• _DO THIS_: Render every line of the material below as a Markdown table with the columns Row and Line, numbering each row and leaving out blank lines.

• _DATA TO USE_:
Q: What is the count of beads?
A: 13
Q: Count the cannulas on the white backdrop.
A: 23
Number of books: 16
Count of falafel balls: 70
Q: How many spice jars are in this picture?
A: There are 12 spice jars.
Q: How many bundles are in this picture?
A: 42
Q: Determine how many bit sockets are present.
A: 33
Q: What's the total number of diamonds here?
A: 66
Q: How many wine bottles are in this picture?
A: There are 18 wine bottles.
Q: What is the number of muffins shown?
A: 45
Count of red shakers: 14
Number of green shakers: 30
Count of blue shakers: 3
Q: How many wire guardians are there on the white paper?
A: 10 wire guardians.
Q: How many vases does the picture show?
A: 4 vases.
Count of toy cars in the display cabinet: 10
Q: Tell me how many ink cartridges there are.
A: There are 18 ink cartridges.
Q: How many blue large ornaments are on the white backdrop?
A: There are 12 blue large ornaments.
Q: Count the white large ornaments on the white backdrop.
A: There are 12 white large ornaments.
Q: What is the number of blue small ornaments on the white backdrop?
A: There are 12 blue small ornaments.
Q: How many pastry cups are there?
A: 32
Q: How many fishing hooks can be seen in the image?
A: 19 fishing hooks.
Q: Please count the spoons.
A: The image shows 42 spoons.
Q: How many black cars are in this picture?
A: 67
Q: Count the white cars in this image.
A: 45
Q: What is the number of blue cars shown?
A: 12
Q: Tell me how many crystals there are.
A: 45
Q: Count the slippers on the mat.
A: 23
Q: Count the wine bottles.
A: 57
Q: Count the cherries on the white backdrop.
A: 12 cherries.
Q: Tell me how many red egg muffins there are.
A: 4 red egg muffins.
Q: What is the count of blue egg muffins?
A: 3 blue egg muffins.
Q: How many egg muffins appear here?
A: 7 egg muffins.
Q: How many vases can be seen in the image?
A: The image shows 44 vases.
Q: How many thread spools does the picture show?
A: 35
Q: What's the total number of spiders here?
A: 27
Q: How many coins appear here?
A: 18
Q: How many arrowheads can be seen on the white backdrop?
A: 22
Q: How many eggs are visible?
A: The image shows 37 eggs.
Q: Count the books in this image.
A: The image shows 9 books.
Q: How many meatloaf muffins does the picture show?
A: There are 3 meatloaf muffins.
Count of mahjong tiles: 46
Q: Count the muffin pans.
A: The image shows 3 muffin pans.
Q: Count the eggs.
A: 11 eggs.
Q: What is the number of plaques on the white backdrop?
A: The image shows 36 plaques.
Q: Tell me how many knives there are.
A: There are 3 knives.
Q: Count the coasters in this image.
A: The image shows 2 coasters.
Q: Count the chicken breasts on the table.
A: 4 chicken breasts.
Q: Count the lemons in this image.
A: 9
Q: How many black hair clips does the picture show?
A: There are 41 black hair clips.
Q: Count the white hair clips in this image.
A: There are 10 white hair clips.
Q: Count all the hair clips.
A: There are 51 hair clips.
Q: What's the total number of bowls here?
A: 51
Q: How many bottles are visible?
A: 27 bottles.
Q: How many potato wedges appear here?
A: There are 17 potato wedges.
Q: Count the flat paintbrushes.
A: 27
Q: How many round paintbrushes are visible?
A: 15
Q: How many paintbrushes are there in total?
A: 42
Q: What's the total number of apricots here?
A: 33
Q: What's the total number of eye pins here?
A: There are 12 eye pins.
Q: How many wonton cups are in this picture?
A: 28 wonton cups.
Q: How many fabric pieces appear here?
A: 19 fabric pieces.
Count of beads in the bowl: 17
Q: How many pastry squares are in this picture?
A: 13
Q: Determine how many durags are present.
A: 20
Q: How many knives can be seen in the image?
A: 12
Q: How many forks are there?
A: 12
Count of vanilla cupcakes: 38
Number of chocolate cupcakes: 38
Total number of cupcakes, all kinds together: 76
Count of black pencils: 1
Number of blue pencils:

• _RESPONSE FOR THIS EXERCISE_:
| Row | Line |
|---|---|
| 1 | Q: What is the count of beads? |
| 2 | A: 13 |
| 3 | Q: Count the cannulas on the white backdrop. |
| 4 | A: 23 |
| 5 | Number of books: 16 |
| 6 | Count of falafel balls: 70 |
| 7 | Q: How many spice jars are in this picture? |
| 8 | A: There are 12 spice jars. |
| 9 | Q: How many bundles are in this picture? |
| 10 | A: 42 |
| 11 | Q: Determine how many bit sockets are present. |
| 12 | A: 33 |
| 13 | Q: What's the total number of diamonds here? |
| 14 | A: 66 |
| 15 | Q: How many wine bottles are in this picture? |
| 16 | A: There are 18 wine bottles. |
| 17 | Q: What is the number of muffins shown? |
| 18 | A: 45 |
| 19 | Count of red shakers: 14 |
| 20 | Number of green shakers: 30 |
| 21 | Count of blue shakers: 3 |
| 22 | Q: How many wire guardians are there on the white paper? |
| 23 | A: 10 wire guardians. |
| 24 | Q: How many vases does the picture show? |
| 25 | A: 4 vases. |
| 26 | Count of toy cars in the display cabinet: 10 |
| 27 | Q: Tell me how many ink cartridges there are. |
| 28 | A: There are 18 ink cartridges. |
| 29 | Q: How many blue large ornaments are on the white backdrop? |
| 30 | A: There are 12 blue large ornaments. |
| 31 | Q: Count the white large ornaments on the white backdrop. |
| 32 | A: There are 12 white large ornaments. |
| 33 | Q: What is the number of blue small ornaments on the white backdrop? |
| 34 | A: There are 12 blue small ornaments. |
| 35 | Q: How many pastry cups are there? |
| 36 | A: 32 |
| 37 | Q: How many fishing hooks can be seen in the image? |
| 38 | A: 19 fishing hooks. |
| 39 | Q: Please count the spoons. |
| 40 | A: The image shows 42 spoons. |
| 41 | Q: How many black cars are in this picture? |
| 42 | A: 67 |
| 43 | Q: Count the white cars in this image. |
| 44 | A: 45 |
| 45 | Q: What is the number of blue cars shown? |
| 46 | A: 12 |
| 47 | Q: Tell me how many crystals there are. |
| 48 | A: 45 |
| 49 | Q: Count the slippers on the mat. |
| 50 | A: 23 |
| 51 | Q: Count the wine bottles. |
| 52 | A: 57 |
| 53 | Q: Count the cherries on the white backdrop. |
| 54 | A: 12 cherries. |
| 55 | Q: Tell me how many red egg muffins there are. |
| 56 | A: 4 red egg muffins. |
| 57 | Q: What is the count of blue egg muffins? |
| 58 | A: 3 blue egg muffins. |
| 59 | Q: How many egg muffins appear here? |
| 60 | A: 7 egg muffins. |
| 61 | Q: How many vases can be seen in the image? |
| 62 | A: The image shows 44 vases. |
| 63 | Q: How many thread spools does the picture show? |
| 64 | A: 35 |
| 65 | Q: What's the total number of spiders here? |
| 66 | A: 27 |
| 67 | Q: How many coins appear here? |
| 68 | A: 18 |
| 69 | Q: How many arrowheads can be seen on the white backdrop? |
| 70 | A: 22 |
| 71 | Q: How many eggs are visible? |
| 72 | A: The image shows 37 eggs. |
| 73 | Q: Count the books in this image. |
| 74 | A: The image shows 9 books. |
| 75 | Q: How many meatloaf muffins does the picture show? |
| 76 | A: There are 3 meatloaf muffins. |
| 77 | Count of mahjong tiles: 46 |
| 78 | Q: Count the muffin pans. |
| 79 | A: The image shows 3 muffin pans. |
| 80 | Q: Count the eggs. |
| 81 | A: 11 eggs. |
| 82 | Q: What is the number of plaques on the white backdrop? |
| 83 | A: The image shows 36 plaques. |
| 84 | Q: Tell me how many knives there are. |
| 85 | A: There are 3 knives. |
| 86 | Q: Count the coasters in this image. |
| 87 | A: The image shows 2 coasters. |
| 88 | Q: Count the chicken breasts on the table. |
| 89 | A: 4 chicken breasts. |
| 90 | Q: Count the lemons in this image. |
| 91 | A: 9 |
| 92 | Q: How many black hair clips does the picture show? |
| 93 | A: There are 41 black hair clips. |
| 94 | Q: Count the white hair clips in this image. |
| 95 | A: There are 10 white hair clips. |
| 96 | Q: Count all the hair clips. |
| 97 | A: There are 51 hair clips. |
| 98 | Q: What's the total number of bowls here? |
| 99 | A: 51 |
| 100 | Q: How many bottles are visible? |
| 101 | A: 27 bottles. |
| 102 | Q: How many potato wedges appear here? |
| 103 | A: There are 17 potato wedges. |
| 104 | Q: Count the flat paintbrushes. |
| 105 | A: 27 |
| 106 | Q: How many round paintbrushes are visible? |
| 107 | A: 15 |
| 108 | Q: How many paintbrushes are there in total? |
| 109 | A: 42 |
| 110 | Q: What's the total number of apricots here? |
| 111 | A: 33 |
| 112 | Q: What's the total number of eye pins here? |
| 113 | A: There are 12 eye pins. |
| 114 | Q: How many wonton cups are in this picture? |
| 115 | A: 28 wonton cups. |
| 116 | Q: How many fabric pieces appear here? |
| 117 | A: 19 fabric pieces. |
| 118 | Count of beads in the bowl: 17 |
| 119 | Q: How many pastry squares are in this picture? |
| 120 | A: 13 |
| 121 | Q: Determine how many durags are present. |
| 122 | A: 20 |
| 123 | Q: How many knives can be seen in the image? |
| 124 | A: 12 |
| 125 | Q: How many forks are there? |
| 126 | A: 12 |
| 127 | Count of vanilla cupcakes: 38 |
| 128 | Number of chocolate cupcakes: 38 |
| 129 | Total number of cupcakes, all kinds together: 76 |
| 130 | Count of black pencils: 1 |
| 131 | Number of blue pencils: |